» **ASSIGNED TASK**
Match the string "investment" against each line below, and copy every line that matches.

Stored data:
Content starts
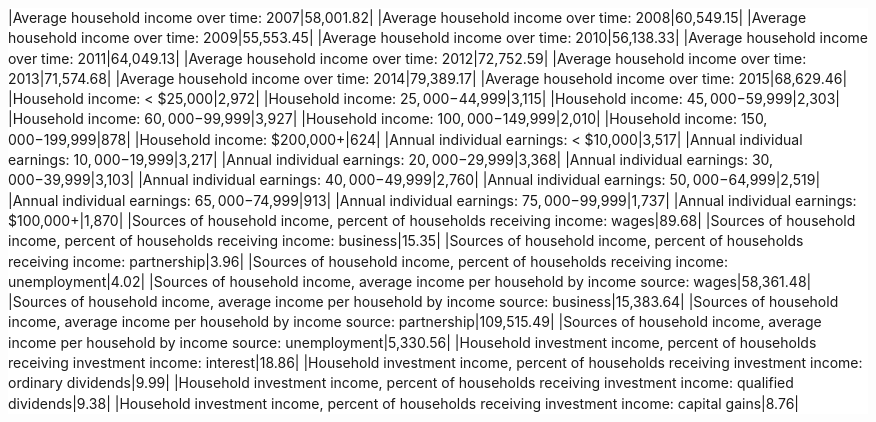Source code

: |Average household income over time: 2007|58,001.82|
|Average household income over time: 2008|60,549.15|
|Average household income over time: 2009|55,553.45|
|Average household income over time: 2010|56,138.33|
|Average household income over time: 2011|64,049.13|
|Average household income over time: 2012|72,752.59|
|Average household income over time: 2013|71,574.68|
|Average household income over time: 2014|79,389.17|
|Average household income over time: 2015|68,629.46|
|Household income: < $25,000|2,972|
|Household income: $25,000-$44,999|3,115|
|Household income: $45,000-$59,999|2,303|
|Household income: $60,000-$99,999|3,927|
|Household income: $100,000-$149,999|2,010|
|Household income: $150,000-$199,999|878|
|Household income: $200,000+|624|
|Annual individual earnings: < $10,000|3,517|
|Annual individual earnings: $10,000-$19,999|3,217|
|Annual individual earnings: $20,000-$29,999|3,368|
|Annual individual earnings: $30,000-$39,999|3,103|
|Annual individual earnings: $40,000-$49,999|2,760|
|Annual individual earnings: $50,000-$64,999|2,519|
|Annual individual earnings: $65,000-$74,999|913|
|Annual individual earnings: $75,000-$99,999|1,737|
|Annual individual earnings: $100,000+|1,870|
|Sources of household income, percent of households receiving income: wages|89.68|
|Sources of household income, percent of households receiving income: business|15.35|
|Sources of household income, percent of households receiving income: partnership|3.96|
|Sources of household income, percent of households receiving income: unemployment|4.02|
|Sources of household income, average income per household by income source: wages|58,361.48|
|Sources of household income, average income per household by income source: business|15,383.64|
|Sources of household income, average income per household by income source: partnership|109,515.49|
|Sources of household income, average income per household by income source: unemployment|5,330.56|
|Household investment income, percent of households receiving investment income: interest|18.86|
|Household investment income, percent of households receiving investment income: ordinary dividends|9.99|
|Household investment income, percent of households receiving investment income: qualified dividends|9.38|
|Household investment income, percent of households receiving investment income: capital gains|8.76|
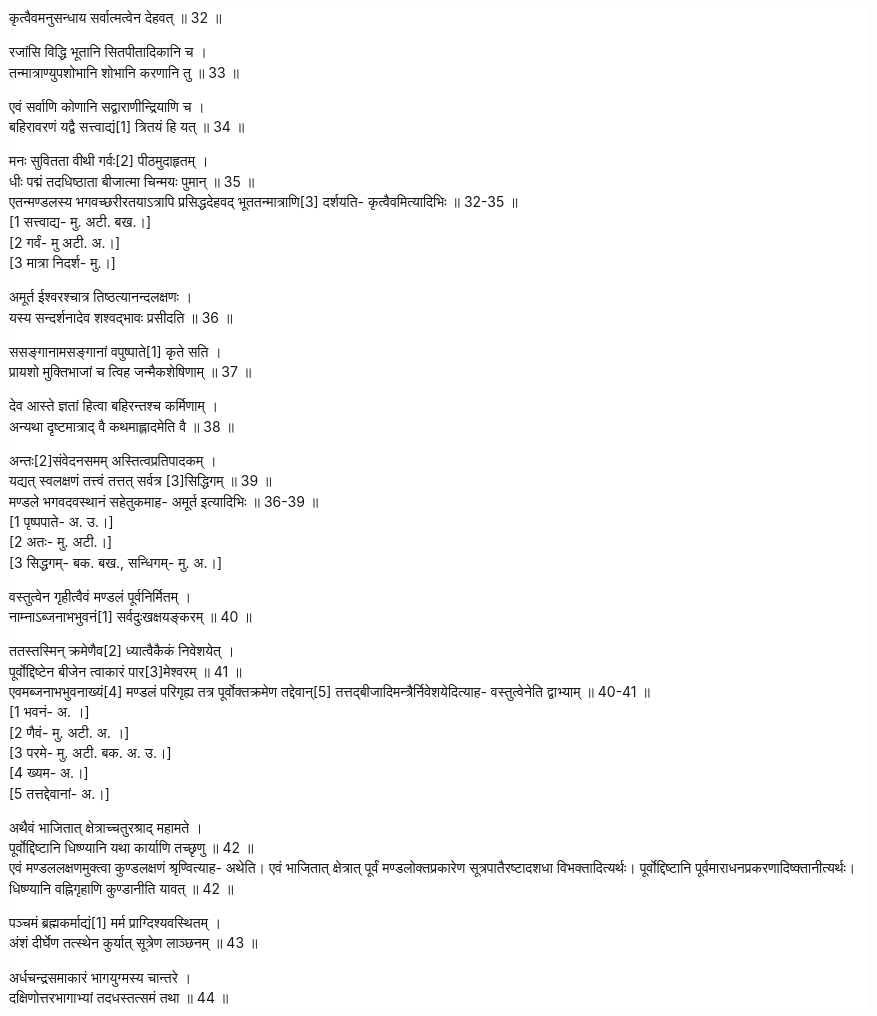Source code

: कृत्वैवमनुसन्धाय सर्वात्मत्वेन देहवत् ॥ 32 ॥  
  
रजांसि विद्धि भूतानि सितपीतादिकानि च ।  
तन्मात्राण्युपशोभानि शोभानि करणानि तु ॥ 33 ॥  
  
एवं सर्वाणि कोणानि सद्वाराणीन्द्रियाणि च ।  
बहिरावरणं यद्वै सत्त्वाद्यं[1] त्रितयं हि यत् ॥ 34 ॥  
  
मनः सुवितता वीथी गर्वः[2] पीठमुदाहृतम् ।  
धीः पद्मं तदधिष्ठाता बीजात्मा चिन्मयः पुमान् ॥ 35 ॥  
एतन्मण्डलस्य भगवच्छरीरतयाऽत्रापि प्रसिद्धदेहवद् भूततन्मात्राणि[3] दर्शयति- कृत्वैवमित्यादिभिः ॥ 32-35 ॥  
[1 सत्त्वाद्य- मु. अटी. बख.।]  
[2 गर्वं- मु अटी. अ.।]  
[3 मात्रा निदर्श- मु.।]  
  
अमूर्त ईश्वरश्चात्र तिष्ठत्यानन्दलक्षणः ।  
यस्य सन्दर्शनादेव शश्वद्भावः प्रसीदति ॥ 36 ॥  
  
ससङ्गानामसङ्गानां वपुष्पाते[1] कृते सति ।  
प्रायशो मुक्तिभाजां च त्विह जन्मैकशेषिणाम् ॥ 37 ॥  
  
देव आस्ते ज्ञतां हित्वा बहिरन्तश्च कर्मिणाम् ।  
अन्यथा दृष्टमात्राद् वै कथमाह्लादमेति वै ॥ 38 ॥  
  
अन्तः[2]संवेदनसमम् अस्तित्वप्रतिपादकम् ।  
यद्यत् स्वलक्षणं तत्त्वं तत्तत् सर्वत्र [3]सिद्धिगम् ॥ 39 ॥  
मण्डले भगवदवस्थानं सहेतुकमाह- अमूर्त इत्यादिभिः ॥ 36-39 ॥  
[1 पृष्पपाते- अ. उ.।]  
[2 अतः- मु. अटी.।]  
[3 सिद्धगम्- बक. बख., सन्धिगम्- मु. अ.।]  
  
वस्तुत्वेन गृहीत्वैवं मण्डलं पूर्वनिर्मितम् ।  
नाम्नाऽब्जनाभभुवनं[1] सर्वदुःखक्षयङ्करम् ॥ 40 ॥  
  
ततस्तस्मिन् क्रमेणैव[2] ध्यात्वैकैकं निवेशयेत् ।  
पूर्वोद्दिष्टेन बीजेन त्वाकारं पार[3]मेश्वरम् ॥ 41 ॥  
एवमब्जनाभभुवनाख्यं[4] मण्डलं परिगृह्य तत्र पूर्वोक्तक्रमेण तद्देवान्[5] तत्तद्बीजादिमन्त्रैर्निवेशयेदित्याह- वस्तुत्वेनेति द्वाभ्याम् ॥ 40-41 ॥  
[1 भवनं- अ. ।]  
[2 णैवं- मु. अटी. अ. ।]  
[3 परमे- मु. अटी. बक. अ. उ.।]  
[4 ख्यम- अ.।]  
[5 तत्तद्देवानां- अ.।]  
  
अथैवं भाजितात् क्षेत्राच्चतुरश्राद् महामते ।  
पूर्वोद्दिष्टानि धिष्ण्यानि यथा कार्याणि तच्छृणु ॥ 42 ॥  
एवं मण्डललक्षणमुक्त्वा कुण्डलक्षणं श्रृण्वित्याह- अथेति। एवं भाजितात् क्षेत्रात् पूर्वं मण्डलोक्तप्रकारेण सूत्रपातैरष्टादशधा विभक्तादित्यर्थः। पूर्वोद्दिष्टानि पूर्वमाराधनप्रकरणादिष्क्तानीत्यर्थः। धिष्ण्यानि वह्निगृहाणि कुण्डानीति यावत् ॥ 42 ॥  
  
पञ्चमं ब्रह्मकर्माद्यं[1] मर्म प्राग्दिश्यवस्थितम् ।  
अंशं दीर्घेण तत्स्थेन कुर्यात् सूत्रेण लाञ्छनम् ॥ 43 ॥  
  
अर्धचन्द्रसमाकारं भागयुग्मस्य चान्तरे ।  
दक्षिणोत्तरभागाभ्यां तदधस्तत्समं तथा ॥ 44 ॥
Content ends
Content starts
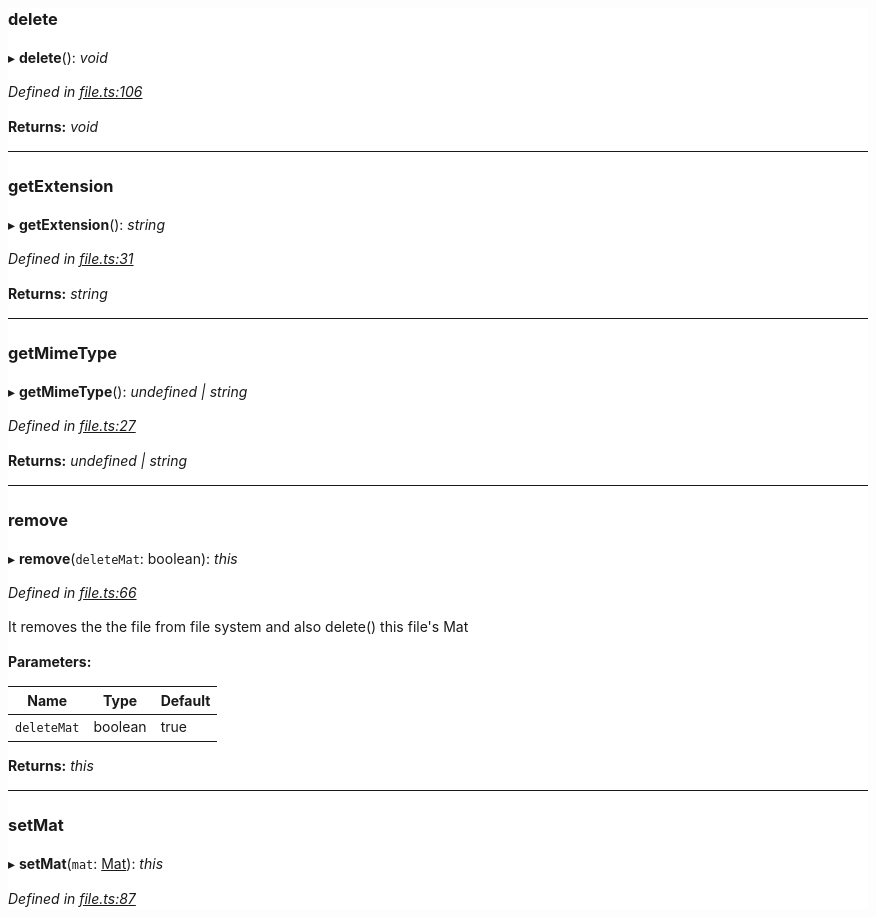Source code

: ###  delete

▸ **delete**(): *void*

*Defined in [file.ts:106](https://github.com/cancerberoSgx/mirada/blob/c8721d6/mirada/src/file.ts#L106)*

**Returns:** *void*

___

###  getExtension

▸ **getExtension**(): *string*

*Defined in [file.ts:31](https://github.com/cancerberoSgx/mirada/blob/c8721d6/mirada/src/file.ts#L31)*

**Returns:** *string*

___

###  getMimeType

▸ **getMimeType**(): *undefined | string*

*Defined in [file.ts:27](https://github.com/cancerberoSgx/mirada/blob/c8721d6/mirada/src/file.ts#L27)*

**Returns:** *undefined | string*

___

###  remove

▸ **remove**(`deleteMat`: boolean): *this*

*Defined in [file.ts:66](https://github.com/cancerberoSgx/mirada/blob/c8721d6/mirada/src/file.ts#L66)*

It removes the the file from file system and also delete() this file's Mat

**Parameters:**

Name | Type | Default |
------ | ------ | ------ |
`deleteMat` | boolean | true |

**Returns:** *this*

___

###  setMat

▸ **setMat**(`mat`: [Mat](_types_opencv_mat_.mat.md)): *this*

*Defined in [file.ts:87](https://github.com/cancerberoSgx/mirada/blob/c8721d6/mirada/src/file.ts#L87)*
Content ends
» **OUTPUT FOR THIS TASK**
|Household investment income, percent of households receiving investment income: interest|18.86|
|Household investment income, percent of households receiving investment income: ordinary dividends|9.99|
|Household investment income, percent of households receiving investment income: qualified dividends|9.38|
|Household investment income, percent of households receiving investment income: capital gains|8.76|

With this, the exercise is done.